◆ Task goal ◆
Return each line of the entries that mentions the word "measure".

------------

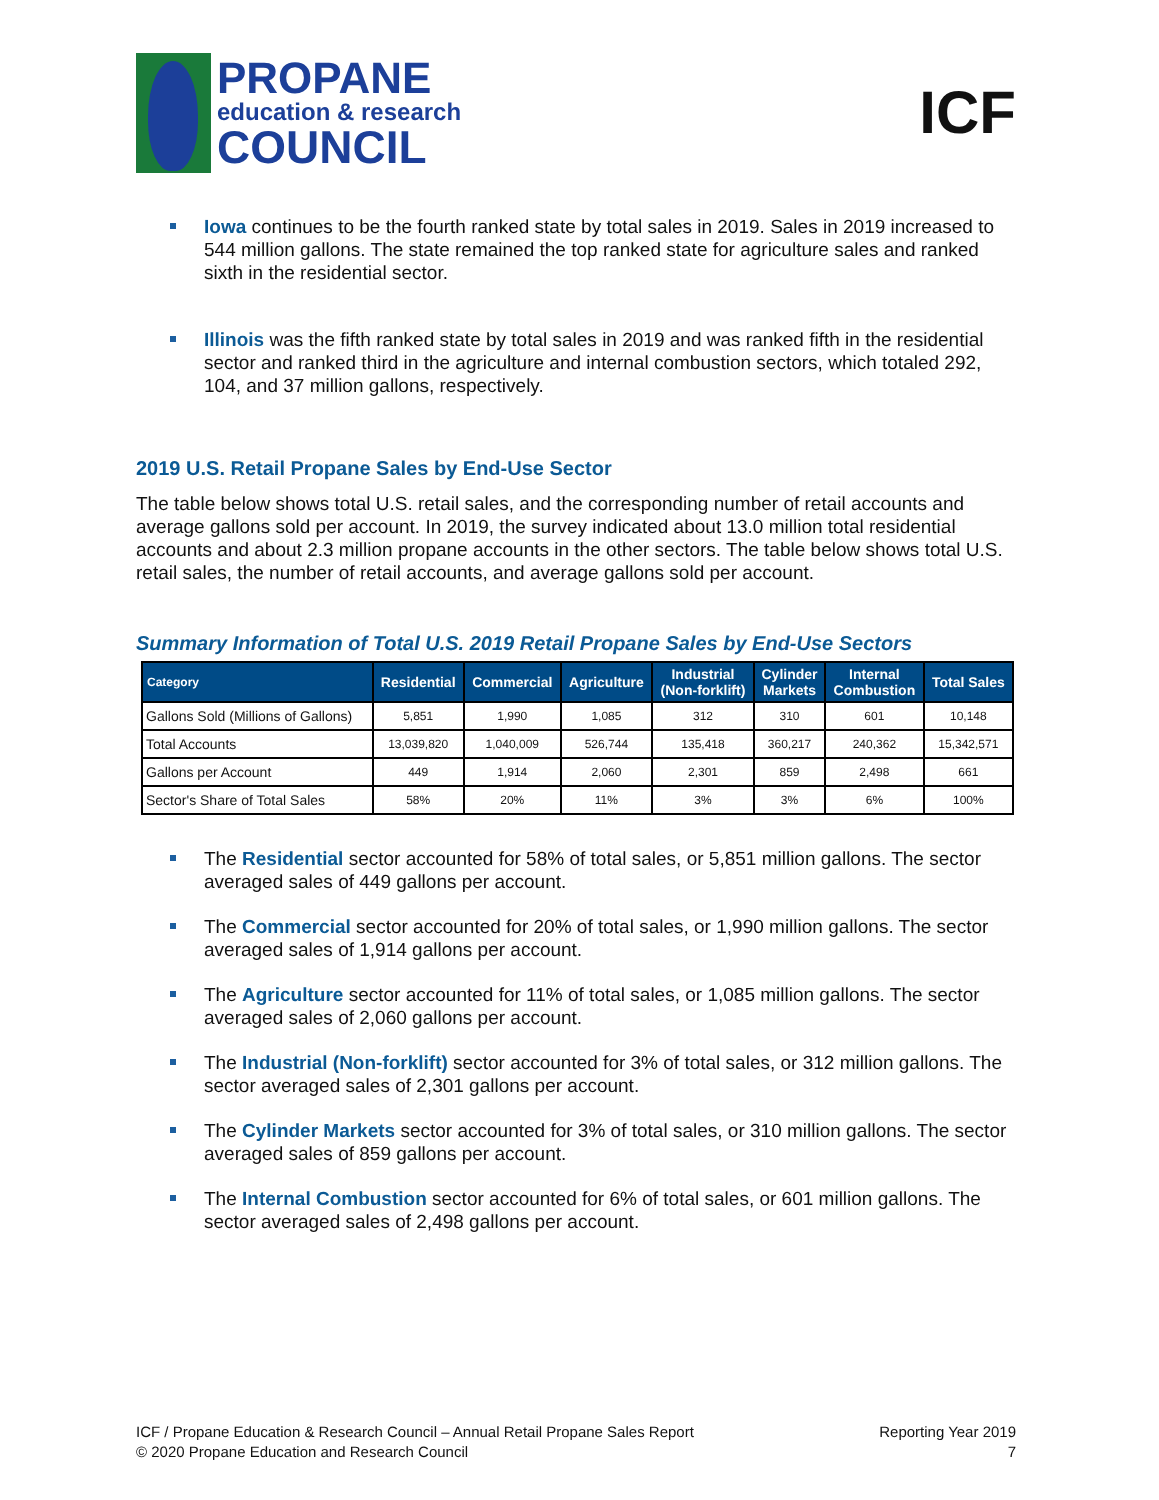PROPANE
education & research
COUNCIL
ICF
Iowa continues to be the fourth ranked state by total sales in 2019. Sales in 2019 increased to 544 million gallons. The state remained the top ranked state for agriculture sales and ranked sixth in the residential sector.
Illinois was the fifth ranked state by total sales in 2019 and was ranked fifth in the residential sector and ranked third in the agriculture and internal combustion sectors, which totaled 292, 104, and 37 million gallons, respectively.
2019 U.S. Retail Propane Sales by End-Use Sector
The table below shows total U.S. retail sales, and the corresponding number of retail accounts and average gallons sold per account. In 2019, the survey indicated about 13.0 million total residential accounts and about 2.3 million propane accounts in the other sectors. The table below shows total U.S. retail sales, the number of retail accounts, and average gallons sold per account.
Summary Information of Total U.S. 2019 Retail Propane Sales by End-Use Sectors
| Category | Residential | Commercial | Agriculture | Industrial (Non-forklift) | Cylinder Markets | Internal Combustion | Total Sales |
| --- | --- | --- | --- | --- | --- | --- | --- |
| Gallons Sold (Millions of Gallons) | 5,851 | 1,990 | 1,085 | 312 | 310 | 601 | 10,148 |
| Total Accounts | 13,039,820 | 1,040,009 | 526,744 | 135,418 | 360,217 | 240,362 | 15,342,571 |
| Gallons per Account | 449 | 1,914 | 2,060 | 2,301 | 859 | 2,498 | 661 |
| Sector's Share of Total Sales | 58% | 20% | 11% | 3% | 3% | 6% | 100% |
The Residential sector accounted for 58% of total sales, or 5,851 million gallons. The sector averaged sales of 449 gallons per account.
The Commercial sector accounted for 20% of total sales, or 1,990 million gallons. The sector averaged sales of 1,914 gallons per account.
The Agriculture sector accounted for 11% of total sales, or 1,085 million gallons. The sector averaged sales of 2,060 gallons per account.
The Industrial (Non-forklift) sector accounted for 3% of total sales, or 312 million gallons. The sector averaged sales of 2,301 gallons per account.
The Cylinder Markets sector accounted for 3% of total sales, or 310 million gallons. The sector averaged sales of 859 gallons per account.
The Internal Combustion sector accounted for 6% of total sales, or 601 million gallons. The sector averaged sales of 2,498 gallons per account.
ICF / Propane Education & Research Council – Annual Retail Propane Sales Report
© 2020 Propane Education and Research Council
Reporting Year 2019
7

------------

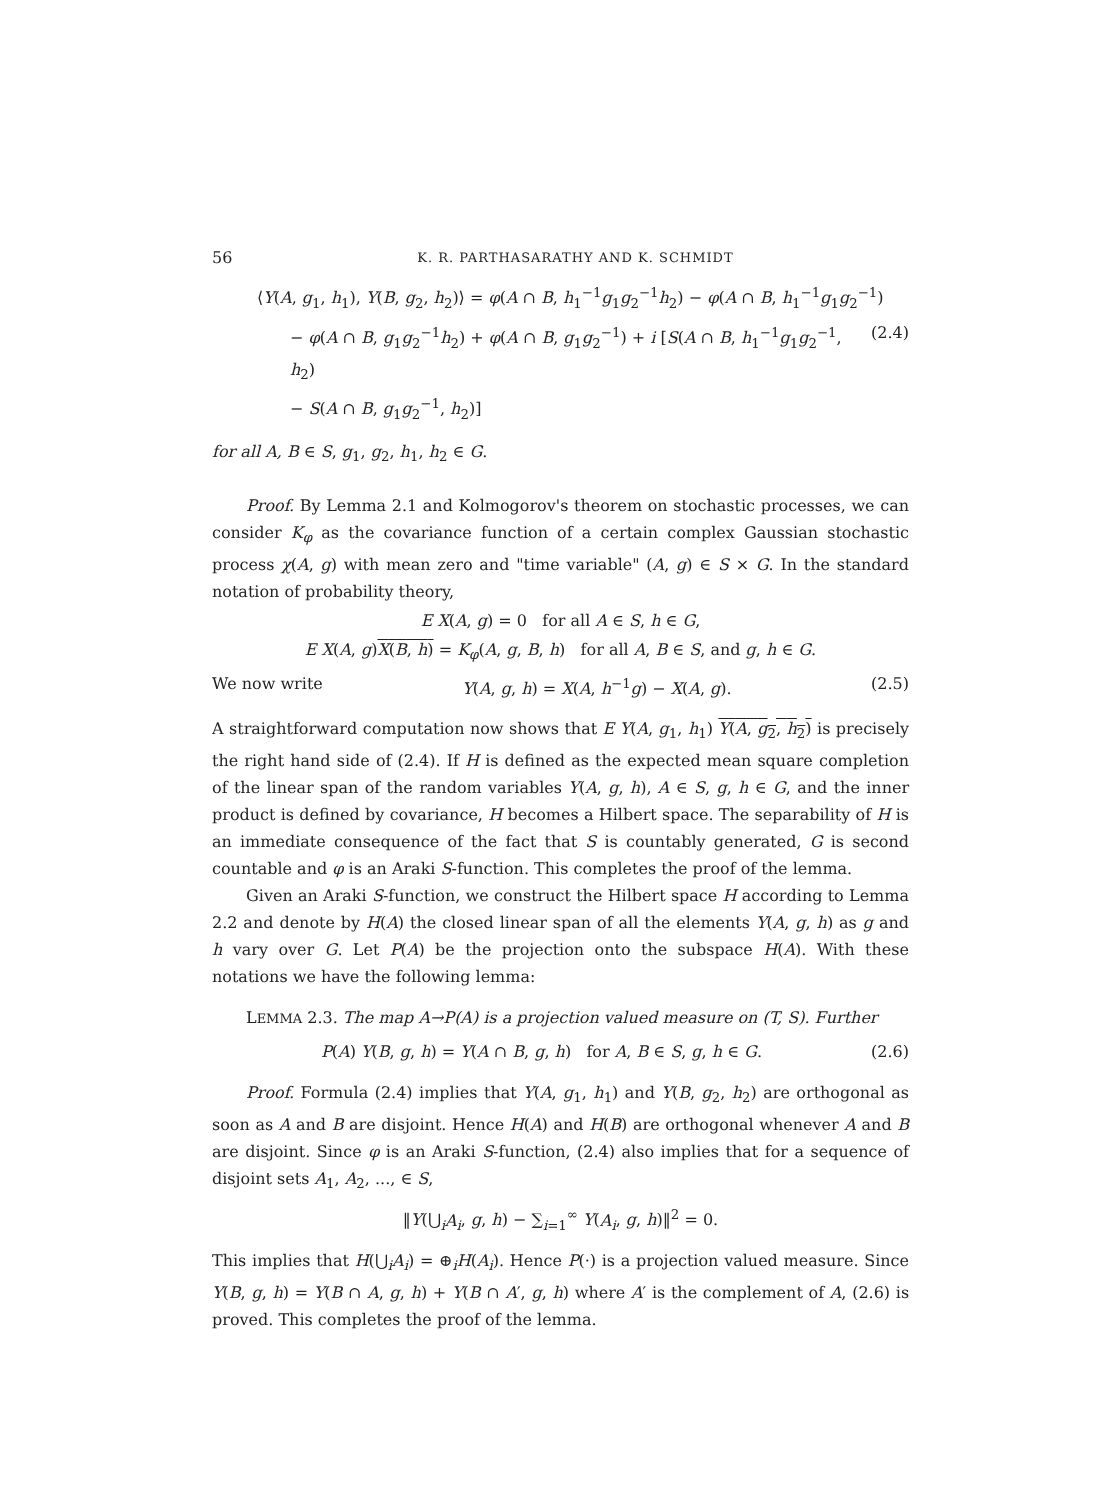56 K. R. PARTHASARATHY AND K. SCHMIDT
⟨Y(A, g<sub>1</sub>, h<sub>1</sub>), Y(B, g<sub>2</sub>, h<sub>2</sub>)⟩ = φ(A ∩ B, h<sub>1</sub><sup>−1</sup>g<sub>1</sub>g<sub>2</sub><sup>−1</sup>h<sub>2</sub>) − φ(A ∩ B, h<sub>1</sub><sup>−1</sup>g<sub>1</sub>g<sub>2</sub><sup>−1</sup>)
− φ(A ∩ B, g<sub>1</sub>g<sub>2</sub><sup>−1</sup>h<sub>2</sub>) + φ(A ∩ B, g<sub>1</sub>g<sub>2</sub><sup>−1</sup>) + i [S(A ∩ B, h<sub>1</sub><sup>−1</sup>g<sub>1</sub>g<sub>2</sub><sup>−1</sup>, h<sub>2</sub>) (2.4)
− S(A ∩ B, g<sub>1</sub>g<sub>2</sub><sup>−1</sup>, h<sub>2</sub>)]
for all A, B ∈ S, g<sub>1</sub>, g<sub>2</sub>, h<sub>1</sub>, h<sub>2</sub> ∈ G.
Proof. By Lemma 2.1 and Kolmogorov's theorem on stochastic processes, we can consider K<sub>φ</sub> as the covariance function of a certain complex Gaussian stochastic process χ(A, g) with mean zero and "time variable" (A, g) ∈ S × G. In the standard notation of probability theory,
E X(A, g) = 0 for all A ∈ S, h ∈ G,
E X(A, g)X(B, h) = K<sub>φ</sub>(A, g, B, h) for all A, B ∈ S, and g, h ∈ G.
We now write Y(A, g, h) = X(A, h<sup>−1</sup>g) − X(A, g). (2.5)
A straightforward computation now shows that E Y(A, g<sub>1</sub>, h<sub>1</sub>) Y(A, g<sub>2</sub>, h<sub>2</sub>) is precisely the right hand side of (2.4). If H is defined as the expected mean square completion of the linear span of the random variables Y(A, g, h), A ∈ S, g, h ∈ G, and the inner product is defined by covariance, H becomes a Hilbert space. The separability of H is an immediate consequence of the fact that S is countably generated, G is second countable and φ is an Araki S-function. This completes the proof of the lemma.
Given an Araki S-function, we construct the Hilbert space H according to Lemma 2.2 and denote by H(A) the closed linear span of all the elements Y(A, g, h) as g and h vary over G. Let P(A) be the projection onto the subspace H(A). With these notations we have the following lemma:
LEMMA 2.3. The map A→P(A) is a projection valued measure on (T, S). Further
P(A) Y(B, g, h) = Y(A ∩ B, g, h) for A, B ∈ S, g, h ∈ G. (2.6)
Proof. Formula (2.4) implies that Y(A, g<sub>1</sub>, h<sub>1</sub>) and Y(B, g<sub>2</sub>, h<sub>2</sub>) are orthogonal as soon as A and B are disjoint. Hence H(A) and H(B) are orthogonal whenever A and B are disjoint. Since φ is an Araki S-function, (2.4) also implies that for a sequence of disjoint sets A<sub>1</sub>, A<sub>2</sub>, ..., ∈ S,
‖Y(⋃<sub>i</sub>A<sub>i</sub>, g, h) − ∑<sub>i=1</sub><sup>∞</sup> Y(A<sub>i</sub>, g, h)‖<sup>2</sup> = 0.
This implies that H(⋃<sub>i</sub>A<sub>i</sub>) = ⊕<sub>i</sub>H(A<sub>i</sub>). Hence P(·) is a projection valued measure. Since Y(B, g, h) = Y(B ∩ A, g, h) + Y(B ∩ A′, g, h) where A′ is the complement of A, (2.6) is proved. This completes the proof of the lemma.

------------

◆ Worked solution ◆
LEMMA 2.3. The map A→P(A) is a projection valued measure on (T, S). Further
This implies that H(⋃<sub>i</sub>A<sub>i</sub>) = ⊕<sub>i</sub>H(A<sub>i</sub>). Hence P(·) is a projection valued measure. Since Y(B, g, h) = Y(B ∩ A, g, h) + Y(B ∩ A′, g, h) where A′ is the complement of A, (2.6) is proved. This completes the proof of the lemma.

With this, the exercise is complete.